Поскольку пролетариат - это класс экспроприированных средних и мелких собственников, постольку он подвержен зависти к частной собственности, а потому тяготеет к казарменно-уравнительным программам ее обобществления, к принудительному и однотипному "орабочению" всего населения и (договорим до конца) - к административнототалитарному регулированию хозяйственной жизни '. Такова опасная проспективная иллюзия пролетарского сознания, характерная прежде всего для ранних стадий развития рабочего класса.

Показательно, что в работах 1845-1847 годов эта тема собственных, органичных для пролетариата заблуждений (примитивно-варварских утопических проектов будущего) стушевывается и исчезает. Она как бы вытесняется из марксистской критической теории куда-то в подсознательное.

В поле осмысленности остаются буржуазные, мелкобуржуазные и феодальные социалистические утопии. В "Немецкой идеологии" пролетариат рисуется как общественная группа, которая обладает истинным бытием, а потому не производит никаких форм ложного сознания, никаких классово ограниченных иллюзий (напомню, что само понятие "идеология" используется в этой работе Маркса и Энгельса для обозначения именно ложного сознания - ограниченного по содержанию, но претендующего на универсальную значимость). Пролетариат может подвергаться дезориентирующему воздействию извне (со стороны либерально-буржуазных или мелкобуржуазных доктринеров), но сам по себе является классом принципиально "неидеологичным".

На мой взгляд, это было самое опасное звено в доктрине рационализированного пролетарского мессианизма. Марксово учение об идеологии создавало предпосылки для своего рода идолопоклонства по отношению к пролетарской массе, для щадящих и послабительных оценок пролетарских доктринеров. Достаточно, скажем, сравнить изобличительный, придирчивый, ничего не пропускающий критический анализ сочинений немецких мелкобуржуазных радикалов в "Святом семействе" и панегирические реплики Маркса по адресу Вейтлинга, который в своей "Гарантии гармонии и свободы" предложил программу немедленной ликвидации рынка и денег, общинно-цеховой организации национального хозяйства и трудармейской дисциплины.

Неправильно было бы утверждать, что Маркс и Энгельс потакали плебейскому эгалитаризму, зависти и мстительности. Речь скорее должна идти о том, что эти настроения оказывались как бы в "слепом пятне" марксистского идеологического анализа и молчаливо им легитимировались.

Задание A
Перепишите слово в слово часть текста о пролетарском сознании, которая начинается со слов «Показательно, что в» и заканчивается словами «куда-то в подсознательное.».

Извлечённые данные
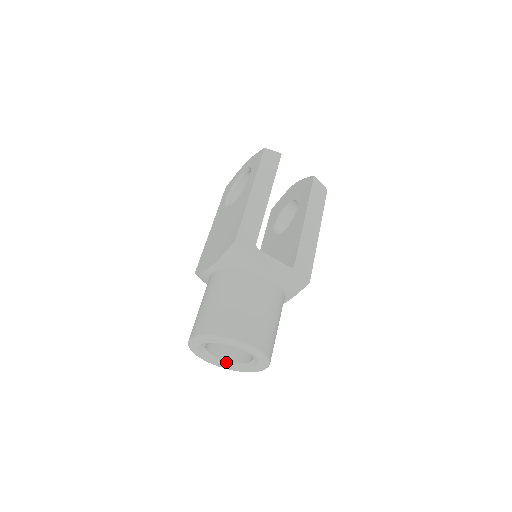
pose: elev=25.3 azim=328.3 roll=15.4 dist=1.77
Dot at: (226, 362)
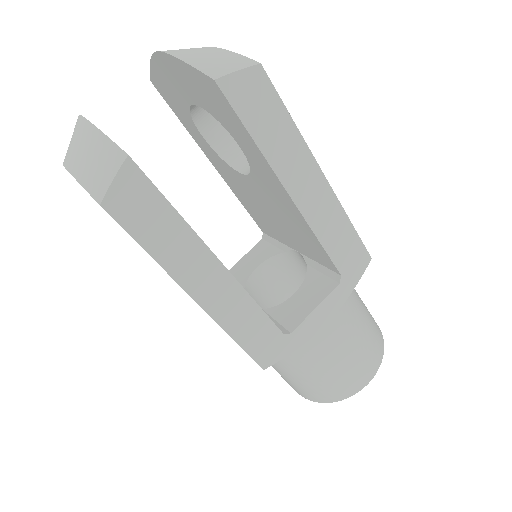
Dot at: occluded
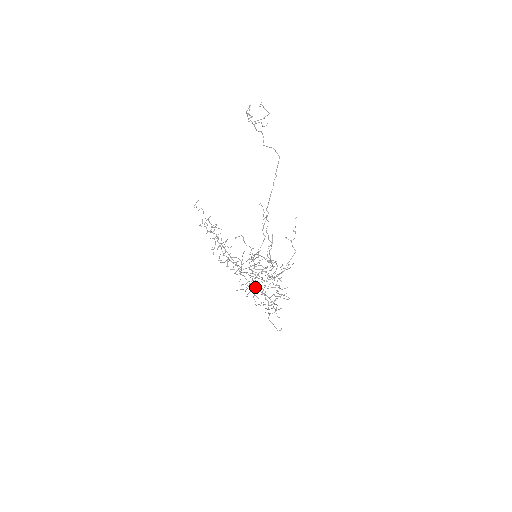
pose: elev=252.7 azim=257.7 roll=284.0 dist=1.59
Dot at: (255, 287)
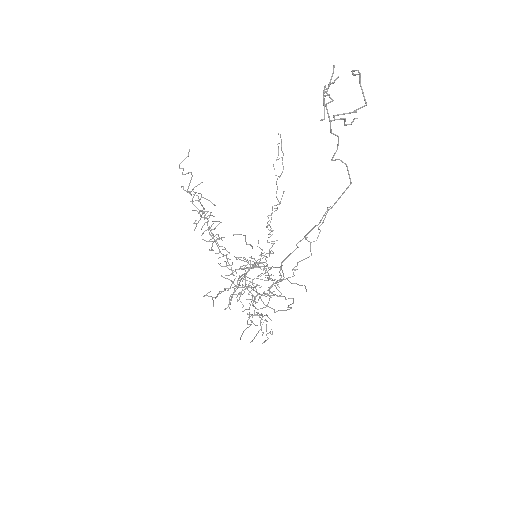
Dot at: occluded
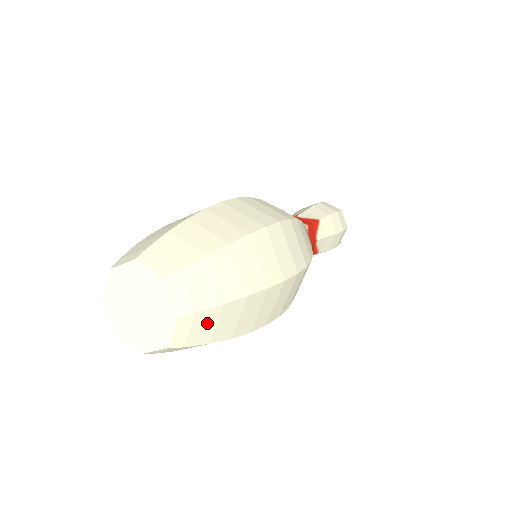
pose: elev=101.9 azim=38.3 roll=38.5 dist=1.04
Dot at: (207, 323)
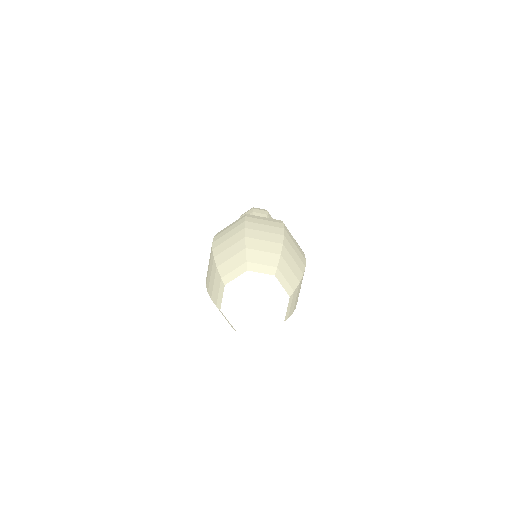
Dot at: occluded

Задание B
Пожалуйста, процитируйте записи, начиная со строки, содержащей «pose: elev=101.9 azim=38.3», и до конца записей включительно. Изображения в ответ не включайте.

Ответ A
Показательно, что в работах 1845-1847 годов эта тема собственных, органичных для пролетариата заблуждений (примитивно-варварских утопических проектов будущего) стушевывается и исчезает. Она как бы вытесняется из марксистской критической теории куда-то в подсознательное.

Ответ B
pose: elev=101.9 azim=38.3 roll=38.5 dist=1.04
Dot at: (207, 323)
Dot at: occluded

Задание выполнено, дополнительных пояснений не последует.